San Francesco di Sales, che tra la fine del Cinquecento e il Seicento è all’origine di un avvicinamento tra la Chiesa e la sensibilità della gente del suo tempo in chiave tutta pastorale, scriveva saggiamente: «Bisogna non solo insegnare la verità ma anche commuovere; dar luce alla mente e anche calore al cuore. Per questo Dio mandò sui suoi apostoli le lingue di fuoco. Essi dovevano parlare con la lingua ma anche infiammare i cuori».

E troppo difficile farlo di fronte ad un’assemblea eterogenea e nel breve volgere di qualche minuto? Non lo credo. I cristiani, raccolti la domenica, hanno una domanda di fede nel loro cuore. D’altra parte la comunicazione della fede avviene di cuore in cuore e si fa con le parole. Le parole – specie quelle della predicazione– sono importanti. Tante testimonianze ci dicono come un’esistenza può cambiare per una parola ascoltata. Ma quella parola bisogna dirla! Così l’Autore colloca nel suo libro una richiesta semplice e fondamentale, che si deve sottolineare: «In predica parlateci del Vangelo, please».

- _COMPITI ED ESERCIZI_:
[1] Traduci in inglese questa frase del brano proposto: «Tante testimonianze ci dicono come un’esistenza può cambiare per una parola ascoltata.»
[2] Nel brano proposto, la frase che comincia con «Bisogna non solo» indica ciò che bisogna fare. Elenca tutte le azioni nominate in quella frase.
[3] Indica, per favore, che cosa mandò Dio sui suoi apostoli secondo la citazione riportata nel brano proposto.

- _ESTRATTO DEI DATI_:
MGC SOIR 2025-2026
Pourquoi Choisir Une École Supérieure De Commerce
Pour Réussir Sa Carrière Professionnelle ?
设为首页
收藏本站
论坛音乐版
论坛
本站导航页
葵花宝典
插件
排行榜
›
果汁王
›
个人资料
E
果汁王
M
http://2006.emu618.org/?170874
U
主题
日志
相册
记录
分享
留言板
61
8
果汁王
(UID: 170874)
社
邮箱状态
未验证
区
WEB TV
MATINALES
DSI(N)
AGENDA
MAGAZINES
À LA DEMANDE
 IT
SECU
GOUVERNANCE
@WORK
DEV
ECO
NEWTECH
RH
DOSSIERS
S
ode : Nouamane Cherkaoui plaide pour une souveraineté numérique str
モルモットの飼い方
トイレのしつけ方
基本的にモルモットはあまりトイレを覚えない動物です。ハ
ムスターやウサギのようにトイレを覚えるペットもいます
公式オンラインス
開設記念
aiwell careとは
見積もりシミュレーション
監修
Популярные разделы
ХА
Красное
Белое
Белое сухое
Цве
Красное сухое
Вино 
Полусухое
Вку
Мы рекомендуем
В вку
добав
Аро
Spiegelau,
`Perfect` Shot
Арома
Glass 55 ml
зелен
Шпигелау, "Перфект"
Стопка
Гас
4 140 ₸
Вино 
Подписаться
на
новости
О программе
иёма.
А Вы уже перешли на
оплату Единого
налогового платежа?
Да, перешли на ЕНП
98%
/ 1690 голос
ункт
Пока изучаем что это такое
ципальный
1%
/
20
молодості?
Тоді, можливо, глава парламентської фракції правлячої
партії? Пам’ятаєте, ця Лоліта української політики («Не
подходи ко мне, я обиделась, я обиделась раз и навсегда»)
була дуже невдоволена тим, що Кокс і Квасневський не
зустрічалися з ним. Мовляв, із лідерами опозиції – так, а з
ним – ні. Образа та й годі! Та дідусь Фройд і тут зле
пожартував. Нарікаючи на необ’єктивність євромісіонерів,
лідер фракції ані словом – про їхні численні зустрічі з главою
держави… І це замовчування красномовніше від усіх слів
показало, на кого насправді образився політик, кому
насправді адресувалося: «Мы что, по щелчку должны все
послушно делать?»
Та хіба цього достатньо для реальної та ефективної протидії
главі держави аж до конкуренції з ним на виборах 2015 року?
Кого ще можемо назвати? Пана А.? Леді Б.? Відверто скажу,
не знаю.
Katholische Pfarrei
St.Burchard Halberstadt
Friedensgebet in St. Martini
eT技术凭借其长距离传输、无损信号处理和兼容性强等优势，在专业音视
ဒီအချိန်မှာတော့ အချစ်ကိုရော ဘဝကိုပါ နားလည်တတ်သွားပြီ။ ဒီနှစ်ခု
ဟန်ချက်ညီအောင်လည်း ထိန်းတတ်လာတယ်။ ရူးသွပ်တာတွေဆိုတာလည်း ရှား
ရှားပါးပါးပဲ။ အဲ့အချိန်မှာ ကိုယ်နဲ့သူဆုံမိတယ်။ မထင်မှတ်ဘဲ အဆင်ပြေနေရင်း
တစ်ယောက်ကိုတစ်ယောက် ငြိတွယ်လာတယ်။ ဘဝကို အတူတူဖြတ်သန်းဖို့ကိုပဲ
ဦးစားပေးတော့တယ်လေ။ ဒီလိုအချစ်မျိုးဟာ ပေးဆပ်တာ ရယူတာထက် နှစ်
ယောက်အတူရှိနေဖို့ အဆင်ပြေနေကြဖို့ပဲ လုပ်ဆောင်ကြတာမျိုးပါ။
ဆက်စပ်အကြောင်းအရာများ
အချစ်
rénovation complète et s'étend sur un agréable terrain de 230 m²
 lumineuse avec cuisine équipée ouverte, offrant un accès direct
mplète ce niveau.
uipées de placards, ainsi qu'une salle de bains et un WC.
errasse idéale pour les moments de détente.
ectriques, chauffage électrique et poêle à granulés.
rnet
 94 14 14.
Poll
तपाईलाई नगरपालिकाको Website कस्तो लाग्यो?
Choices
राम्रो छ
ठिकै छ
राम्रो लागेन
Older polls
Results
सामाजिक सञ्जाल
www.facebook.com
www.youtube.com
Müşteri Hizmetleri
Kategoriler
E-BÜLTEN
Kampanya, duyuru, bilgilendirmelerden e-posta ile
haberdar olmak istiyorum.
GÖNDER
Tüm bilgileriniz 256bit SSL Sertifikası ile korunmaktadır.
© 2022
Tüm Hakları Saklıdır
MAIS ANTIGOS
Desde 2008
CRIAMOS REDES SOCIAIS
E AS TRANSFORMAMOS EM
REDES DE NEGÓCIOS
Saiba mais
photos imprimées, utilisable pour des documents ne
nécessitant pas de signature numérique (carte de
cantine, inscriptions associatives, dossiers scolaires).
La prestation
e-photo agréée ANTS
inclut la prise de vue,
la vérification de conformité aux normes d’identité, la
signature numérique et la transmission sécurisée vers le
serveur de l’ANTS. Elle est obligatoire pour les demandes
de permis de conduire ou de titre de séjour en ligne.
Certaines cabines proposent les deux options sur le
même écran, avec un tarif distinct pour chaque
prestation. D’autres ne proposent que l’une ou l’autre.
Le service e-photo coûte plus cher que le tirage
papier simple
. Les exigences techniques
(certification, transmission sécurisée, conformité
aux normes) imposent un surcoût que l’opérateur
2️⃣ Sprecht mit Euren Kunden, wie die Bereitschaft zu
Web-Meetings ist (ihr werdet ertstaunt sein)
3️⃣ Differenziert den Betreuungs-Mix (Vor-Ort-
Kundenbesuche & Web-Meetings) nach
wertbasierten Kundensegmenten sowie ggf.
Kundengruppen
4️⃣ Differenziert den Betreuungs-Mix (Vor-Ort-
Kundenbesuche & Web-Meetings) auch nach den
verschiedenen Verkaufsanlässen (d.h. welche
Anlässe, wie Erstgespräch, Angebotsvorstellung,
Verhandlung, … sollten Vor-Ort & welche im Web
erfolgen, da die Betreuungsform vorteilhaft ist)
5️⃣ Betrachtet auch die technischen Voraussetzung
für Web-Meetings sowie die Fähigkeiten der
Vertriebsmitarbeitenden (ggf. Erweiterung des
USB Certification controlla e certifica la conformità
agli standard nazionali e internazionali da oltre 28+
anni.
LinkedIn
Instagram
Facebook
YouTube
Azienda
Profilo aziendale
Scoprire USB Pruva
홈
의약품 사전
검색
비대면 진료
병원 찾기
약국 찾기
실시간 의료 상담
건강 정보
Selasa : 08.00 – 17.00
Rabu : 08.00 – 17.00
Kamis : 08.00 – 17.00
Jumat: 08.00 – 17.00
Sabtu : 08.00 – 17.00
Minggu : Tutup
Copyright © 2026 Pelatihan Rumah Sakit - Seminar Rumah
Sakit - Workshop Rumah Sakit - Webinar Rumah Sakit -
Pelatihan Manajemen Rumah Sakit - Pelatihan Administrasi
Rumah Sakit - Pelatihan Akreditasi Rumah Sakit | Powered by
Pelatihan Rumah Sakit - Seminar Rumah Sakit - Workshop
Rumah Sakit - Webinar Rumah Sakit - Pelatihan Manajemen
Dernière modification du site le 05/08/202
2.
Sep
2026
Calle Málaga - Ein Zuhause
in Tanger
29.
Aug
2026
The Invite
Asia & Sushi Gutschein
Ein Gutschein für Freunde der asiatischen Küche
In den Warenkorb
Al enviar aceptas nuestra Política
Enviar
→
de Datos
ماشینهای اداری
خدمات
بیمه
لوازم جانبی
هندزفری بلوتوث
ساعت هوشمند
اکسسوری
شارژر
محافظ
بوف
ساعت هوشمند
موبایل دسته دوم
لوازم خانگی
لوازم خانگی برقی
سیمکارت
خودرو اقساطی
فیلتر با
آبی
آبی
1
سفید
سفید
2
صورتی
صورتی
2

- _SOLUZIONI_:
[1] Many testimonies tell us how a life can change because of a word that was heard.

[2]
- insegnare la verità
- commuovere
- dar luce alla mente
- dare calore al cuore

[3] Le lingue di fuoco.